- _WORK TO BE COMPLETED_: Could you show each line of the records that contains the word "Right"?

- _GIVEN RECORDS_:

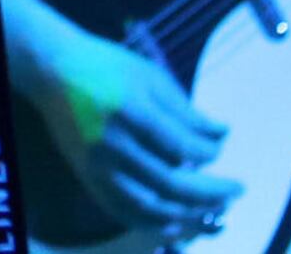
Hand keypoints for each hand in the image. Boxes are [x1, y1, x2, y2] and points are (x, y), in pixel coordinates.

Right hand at [11, 19, 238, 235]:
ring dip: (188, 215)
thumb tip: (222, 136)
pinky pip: (125, 213)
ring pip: (150, 207)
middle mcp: (115, 145)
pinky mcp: (90, 180)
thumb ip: (185, 109)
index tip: (221, 149)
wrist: (53, 71)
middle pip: (171, 184)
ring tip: (214, 211)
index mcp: (132, 112)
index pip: (182, 146)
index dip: (209, 153)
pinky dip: (154, 224)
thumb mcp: (149, 75)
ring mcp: (100, 168)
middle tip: (237, 191)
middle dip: (211, 193)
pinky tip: (177, 224)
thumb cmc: (106, 66)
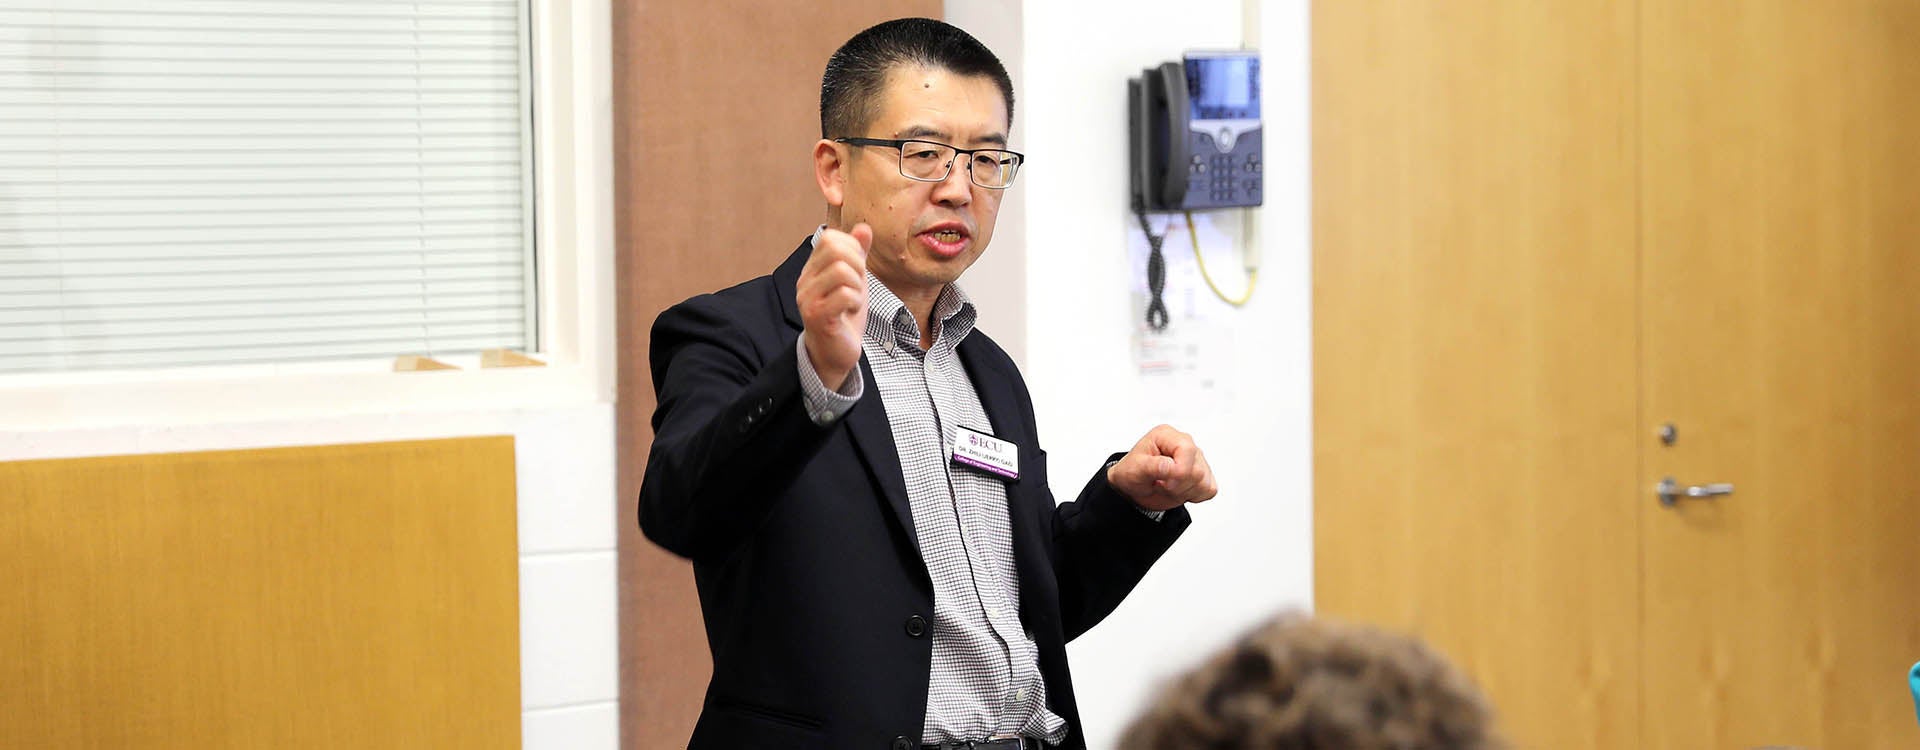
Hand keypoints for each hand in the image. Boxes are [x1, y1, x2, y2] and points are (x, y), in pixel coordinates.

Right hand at [798, 224, 871, 390]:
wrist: (835, 353)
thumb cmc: (844, 315)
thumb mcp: (855, 279)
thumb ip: (858, 254)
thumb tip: (864, 228)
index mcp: (812, 269)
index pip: (830, 237)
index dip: (852, 249)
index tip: (856, 271)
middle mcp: (805, 280)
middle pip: (835, 249)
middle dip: (857, 265)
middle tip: (857, 286)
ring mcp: (808, 298)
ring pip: (841, 271)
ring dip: (857, 286)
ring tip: (852, 301)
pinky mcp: (818, 316)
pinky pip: (845, 295)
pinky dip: (855, 303)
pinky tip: (848, 312)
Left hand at [1106, 425, 1217, 511]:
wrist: (1134, 488)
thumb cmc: (1133, 472)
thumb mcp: (1135, 469)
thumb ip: (1153, 466)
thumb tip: (1171, 466)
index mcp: (1168, 435)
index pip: (1188, 450)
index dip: (1178, 471)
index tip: (1162, 480)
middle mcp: (1186, 444)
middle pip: (1197, 470)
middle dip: (1177, 485)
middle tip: (1160, 483)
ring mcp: (1197, 459)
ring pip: (1204, 482)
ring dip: (1183, 491)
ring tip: (1167, 485)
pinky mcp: (1204, 475)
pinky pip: (1209, 490)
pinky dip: (1193, 496)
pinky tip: (1179, 489)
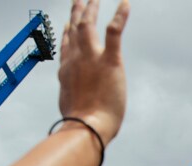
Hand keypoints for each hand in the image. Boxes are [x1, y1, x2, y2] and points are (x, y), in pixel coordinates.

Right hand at [58, 0, 130, 145]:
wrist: (88, 126)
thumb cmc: (81, 126)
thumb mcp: (72, 110)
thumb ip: (74, 102)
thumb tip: (75, 113)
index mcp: (67, 72)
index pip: (66, 47)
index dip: (66, 34)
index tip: (67, 24)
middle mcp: (76, 60)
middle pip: (75, 30)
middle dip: (77, 12)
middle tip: (80, 0)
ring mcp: (92, 58)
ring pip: (88, 25)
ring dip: (92, 8)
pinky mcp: (110, 61)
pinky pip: (114, 31)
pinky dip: (120, 15)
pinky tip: (125, 3)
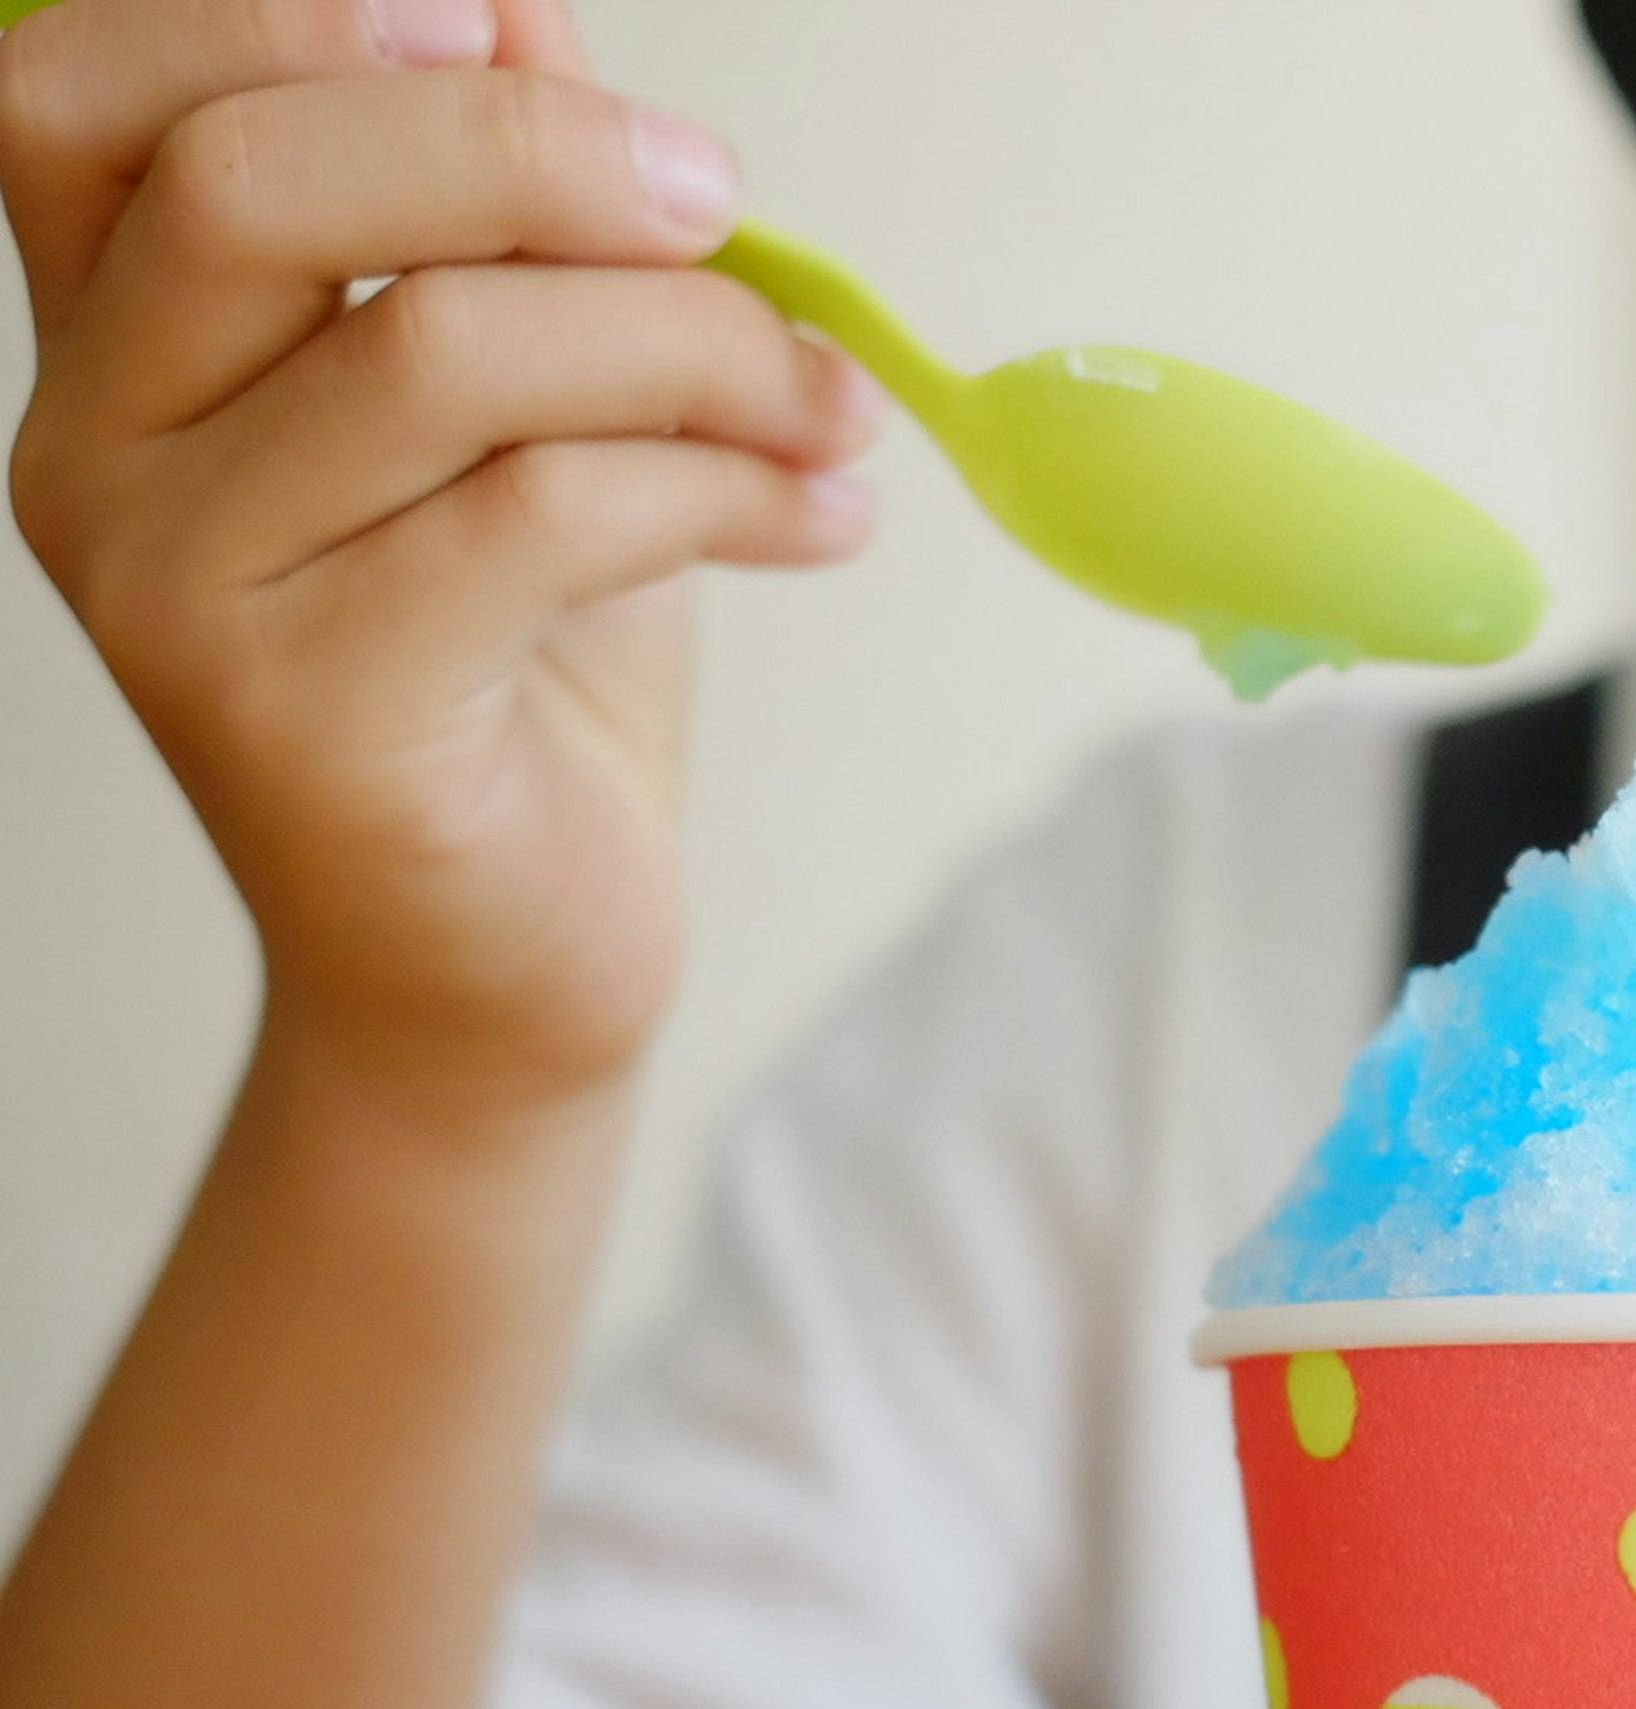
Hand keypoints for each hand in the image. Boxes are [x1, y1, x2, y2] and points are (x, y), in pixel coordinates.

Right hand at [2, 0, 881, 1115]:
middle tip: (727, 205)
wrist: (506, 964)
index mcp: (114, 337)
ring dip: (695, 346)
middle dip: (530, 154)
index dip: (274, 12)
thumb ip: (496, 216)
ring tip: (834, 411)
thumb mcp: (523, 405)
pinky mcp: (308, 711)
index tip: (493, 25)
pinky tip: (830, 512)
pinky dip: (732, 485)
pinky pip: (542, 514)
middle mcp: (96, 447)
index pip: (80, 87)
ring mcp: (180, 587)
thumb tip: (520, 12)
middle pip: (252, 178)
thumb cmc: (518, 666)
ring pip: (439, 346)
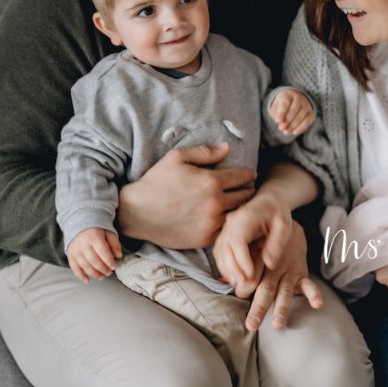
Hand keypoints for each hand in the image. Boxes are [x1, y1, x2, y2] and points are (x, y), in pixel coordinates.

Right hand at [66, 228, 121, 283]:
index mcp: (94, 237)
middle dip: (103, 269)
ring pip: (85, 265)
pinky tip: (87, 280)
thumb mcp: (108, 233)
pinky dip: (80, 275)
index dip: (109, 261)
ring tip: (101, 277)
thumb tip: (118, 255)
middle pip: (94, 260)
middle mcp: (83, 244)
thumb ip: (114, 243)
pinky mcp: (70, 255)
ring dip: (94, 273)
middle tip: (109, 272)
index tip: (114, 266)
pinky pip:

- _ANSWER SECTION_:
Right hand at [11, 19, 238, 235]:
Right hand at [798, 224, 871, 390]:
Right hand at [58, 0, 130, 145]:
Right hand at [2, 0, 881, 1115]:
Right hand at [66, 228, 121, 283]:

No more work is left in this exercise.